Katie, now a mother of two, confesses she hates to be apart from her babies. Even to do a little shopping, for less than an hour, only a few miles away while Nana (me) babysits. She knows, now, what I have been feeling since she was born. It is one of the reasons I eventually decided to home-school my kids. It is why I now scour Facebook every few hours to see if there's a message, a photo posted, a new status update from Megan who is spending a semester in Europe. It is why, even though I know it is a good thing, a step in the right direction, tears well up when I think of Erin leaving home for good. She moves out tomorrow. It is so silly, right? For goodness sake, she's only moving to Falls Church! It's just that there in my heart, I keep seeing her barely two, a mop of bouncing, brunette curls bobbing up and down, squealing with glee as she clambers out of her crib, so proud of herself for figuring out how to escape. It seems like yesterday. As she pursues her goal to practice medicine, who knows where the future will take her - or any of them?

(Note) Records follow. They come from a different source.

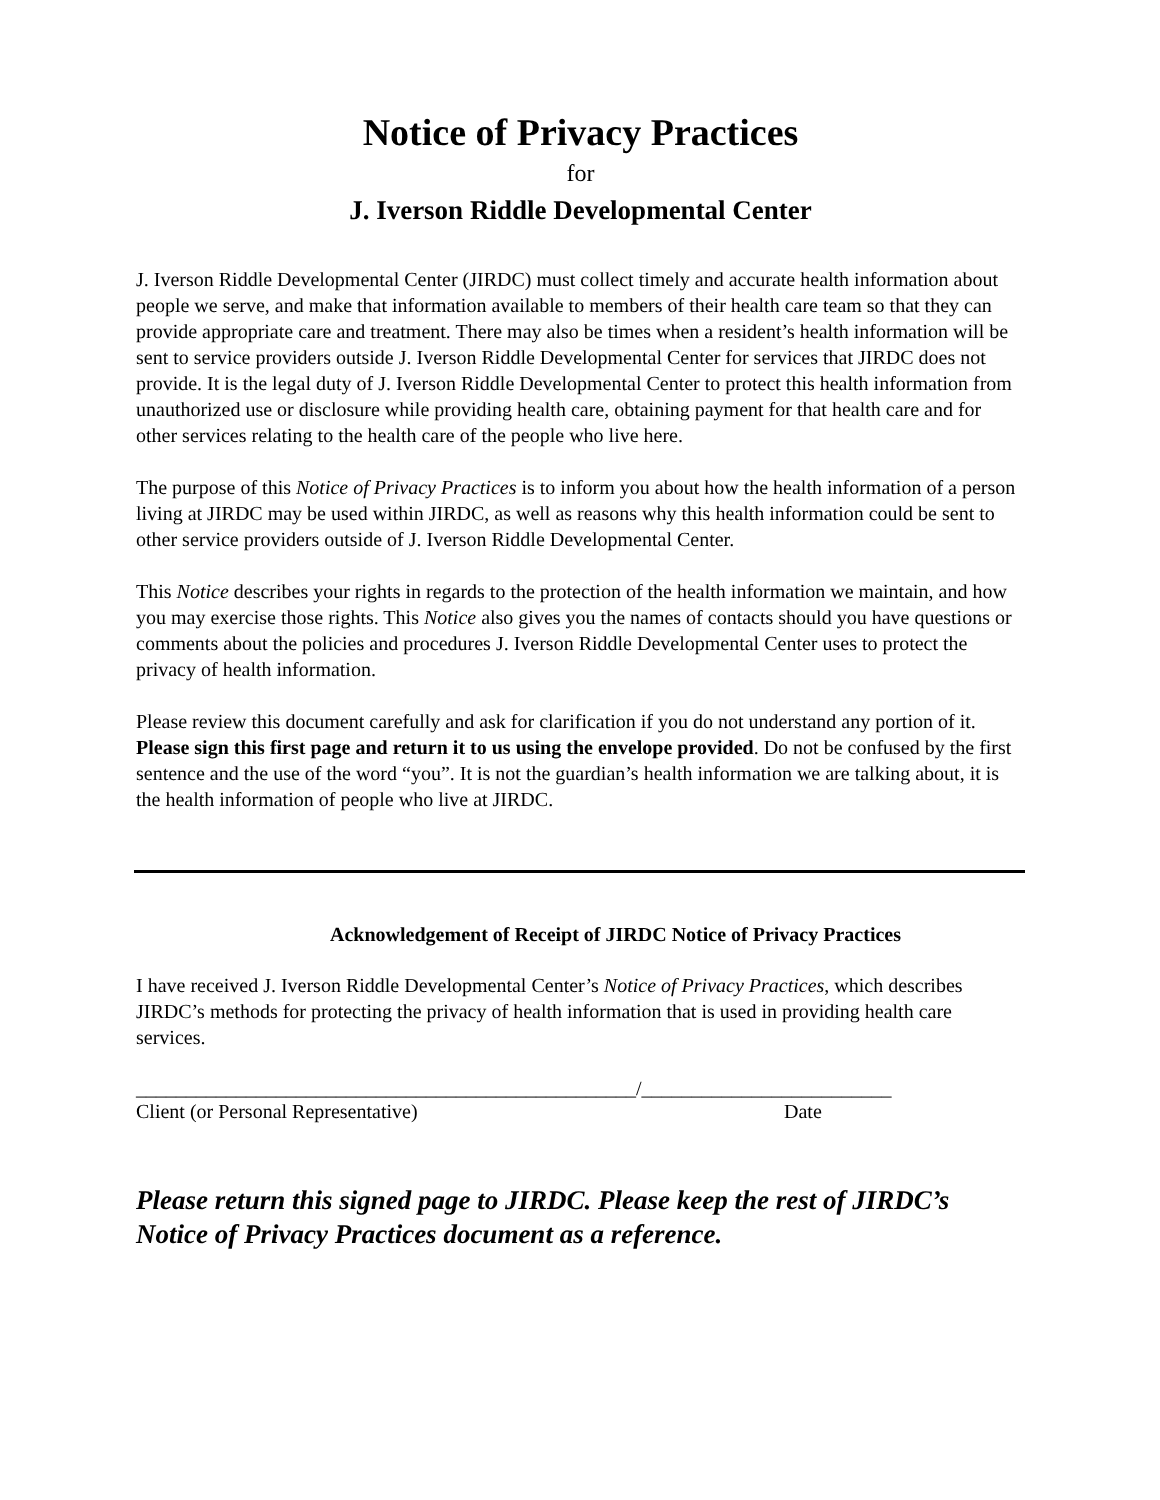Notice of Privacy Practices
for
J. Iverson Riddle Developmental Center
J. Iverson Riddle Developmental Center (JIRDC) must collect timely and accurate health information about people we serve, and make that information available to members of their health care team so that they can provide appropriate care and treatment. There may also be times when a resident’s health information will be sent to service providers outside J. Iverson Riddle Developmental Center for services that JIRDC does not provide. It is the legal duty of J. Iverson Riddle Developmental Center to protect this health information from unauthorized use or disclosure while providing health care, obtaining payment for that health care and for other services relating to the health care of the people who live here.
The purpose of this Notice of Privacy Practices is to inform you about how the health information of a person living at JIRDC may be used within JIRDC, as well as reasons why this health information could be sent to other service providers outside of J. Iverson Riddle Developmental Center.
This Notice describes your rights in regards to the protection of the health information we maintain, and how you may exercise those rights. This Notice also gives you the names of contacts should you have questions or comments about the policies and procedures J. Iverson Riddle Developmental Center uses to protect the privacy of health information.
Please review this document carefully and ask for clarification if you do not understand any portion of it. Please sign this first page and return it to us using the envelope provided. Do not be confused by the first sentence and the use of the word “you”. It is not the guardian’s health information we are talking about, it is the health information of people who live at JIRDC.
Acknowledgement of Receipt of JIRDC Notice of Privacy Practices
I have received J. Iverson Riddle Developmental Center’s Notice of Privacy Practices, which describes JIRDC’s methods for protecting the privacy of health information that is used in providing health care services.
__________________________________________________/_________________________
Client (or Personal Representative) Date
Please return this signed page to JIRDC. Please keep the rest of JIRDC’s Notice of Privacy Practices document as a reference.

Of course, this condition - this sadness at separation - this empty nest syndrome - is nothing new or unusual. I've certainly written about it enough. Lately, my Facebook friends' statuses are replete with expressions of sorrow mixed with pride and excitement as they send their babies off to college - some several hundred miles away. As mothers we desperately want to hang on, even though we know letting go is really okay, healthy and normal. My mother - nearly 89 years old - still laments the distance rendering visits to my brother who lives in Texas and me difficult and infrequent. Our other five siblings all live nearby, which is very good for Mom and them, too. She recalls moments when she tearfully bid my eldest brother good-bye only days before Christmas as he headed off to boot camp in the late 1960's. She reminds me that she cried all the way home to North Carolina after visiting me for the first time after I moved away to northern Virginia. She hated seeing my older sister as a young newlywed drive away with her husband to settle into their new home in Indiana. And that same sister, who has returned to North Carolina, knows firsthand how absence and distance tugs at the heart as her daughter, son-in-law and their four children reside several miles away in Colorado. It's hard.
Many moms and dads relish this time of year. For years, I have seen them doing the happy dance and shouting hooray! Good for them! I really am glad they're so happy, but honestly, I've always been a bit mystified by their elation. I just don't get it. Just can't relate. And maybe that's an indictment of my own emotional instability. Maybe, I need to grow up. Letting go is long overdue.
Remember that Staples ad where the dad is blissfully dancing through the aisles, tossing school supplies into his shopping cart to the tune of It's the Most Wonderful Time of the Year as his woeful children follow behind forlornly? This one:
I hate that commercial - it insults me. I am not that dad (or mom). But, maybe it's more than the fact that I actually mourned my kids going off to school all day. I think maybe it is because, in this commercial, I'm really the daughter.
Maybe it is time for me to grow up.
You have mirrored your mother's feelings exactly as I felt the same as you when my chicks boarded the school bus for the first time.